Kingdoms includes two large sculptures by Miami artist Edouard Duval Carrie and a painting by José Bedia. Both are also represented in the sections at the Studio Museum. Other Miami-based artists with works on display are Colombian Gonzalo Fuenmayor and Cuban Glexis Novoa. Artists who have transited Miami are also included, among them the Nicaraguan master Armando Morales, who spent his final years here, and the German artist Guillermo Wiedermann, who emigrated to Colombia and died in Key Biscayne.
Fittingly for an exhibition aimed at capturing temporal flux, videos are among highlights at all three venues. None better epitomizes the exhibition‘s underlying theme of connections than David Pérez Karmadavis’s untitled video led,” in which a blind Dominican man is carrying a handicapped Haitian woman — image of a hopeful metaphor for relations between those two antagonistic countries. Other standout include Geandy Pavón’s Amnesia: A Portrait of Orlando Zapata, in which the artist uses dextrose and water to recover the dissident’s image, and Eduardo Gil’s eerily silent portrait of baseball star Roberto Clemente.
For those who will miss the New York exhibition, Fuentes hopes to stage a traveling version in a Miami museum.
Miamians will get an introduction to one of the stars of the show sooner than that, however; Ebony Patterson, who divides her time between Jamaica and teaching at the University of Kentucky, will be featured in an exhibition, Six Degrees of Separation, at Florida International University’s Frost Art Museum in the summer of 2013.
Although Patterson is represented in Caribbean Crossroads by a single work in the Shades of History section, it is an attention-grabber. In her mixed media drawing of a young man, Patterson explores what she calls the construction of masculinity in Jamaican pop culture and especially its dance-hall scene.

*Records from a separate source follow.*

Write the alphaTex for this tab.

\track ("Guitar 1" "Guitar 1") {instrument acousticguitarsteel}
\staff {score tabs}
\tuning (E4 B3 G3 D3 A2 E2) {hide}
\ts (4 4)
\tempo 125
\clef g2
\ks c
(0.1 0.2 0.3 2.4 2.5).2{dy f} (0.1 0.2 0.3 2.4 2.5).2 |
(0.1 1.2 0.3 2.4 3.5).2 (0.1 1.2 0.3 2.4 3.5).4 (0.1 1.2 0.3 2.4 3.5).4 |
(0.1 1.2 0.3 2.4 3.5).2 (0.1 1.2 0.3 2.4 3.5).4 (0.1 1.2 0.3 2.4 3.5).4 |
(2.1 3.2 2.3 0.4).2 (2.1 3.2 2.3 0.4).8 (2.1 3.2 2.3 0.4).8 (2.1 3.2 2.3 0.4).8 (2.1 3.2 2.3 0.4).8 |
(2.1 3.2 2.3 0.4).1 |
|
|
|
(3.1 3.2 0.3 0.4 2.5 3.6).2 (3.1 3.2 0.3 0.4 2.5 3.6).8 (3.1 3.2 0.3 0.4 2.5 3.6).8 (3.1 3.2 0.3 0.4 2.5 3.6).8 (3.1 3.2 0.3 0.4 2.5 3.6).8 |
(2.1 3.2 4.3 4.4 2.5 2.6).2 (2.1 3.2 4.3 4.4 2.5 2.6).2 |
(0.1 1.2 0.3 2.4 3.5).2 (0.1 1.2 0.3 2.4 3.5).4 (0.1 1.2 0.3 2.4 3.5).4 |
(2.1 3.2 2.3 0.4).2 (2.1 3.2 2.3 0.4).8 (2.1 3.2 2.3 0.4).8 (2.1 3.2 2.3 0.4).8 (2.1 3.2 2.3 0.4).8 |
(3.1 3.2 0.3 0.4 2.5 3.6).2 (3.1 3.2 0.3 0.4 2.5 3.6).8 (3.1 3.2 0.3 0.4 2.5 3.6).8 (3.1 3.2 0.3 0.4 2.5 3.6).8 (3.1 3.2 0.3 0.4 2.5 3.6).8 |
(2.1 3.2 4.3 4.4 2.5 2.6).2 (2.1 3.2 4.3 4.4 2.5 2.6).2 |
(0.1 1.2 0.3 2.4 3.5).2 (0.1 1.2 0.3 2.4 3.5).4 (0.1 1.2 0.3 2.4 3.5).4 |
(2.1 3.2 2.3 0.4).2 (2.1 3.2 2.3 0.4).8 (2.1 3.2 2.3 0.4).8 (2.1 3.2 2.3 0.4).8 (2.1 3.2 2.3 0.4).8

“I used materials traditionally considered feminine — wall paper and glitter — to measure masculinity,” she says. The stark whiteness of her subject reflects the recent popularity of facial bleaching among men, a cosmetic technique previously employed primarily by women.
Patterson’s materials are reminiscent of Haitian folk art. By design or happy accident, her work is juxtaposed with Duval Carrie’s portrait of General Touissant Louverture, crafted in a similar style. Seen together, they represent the connections between the old and the new, between history and art, in Caribbean culture.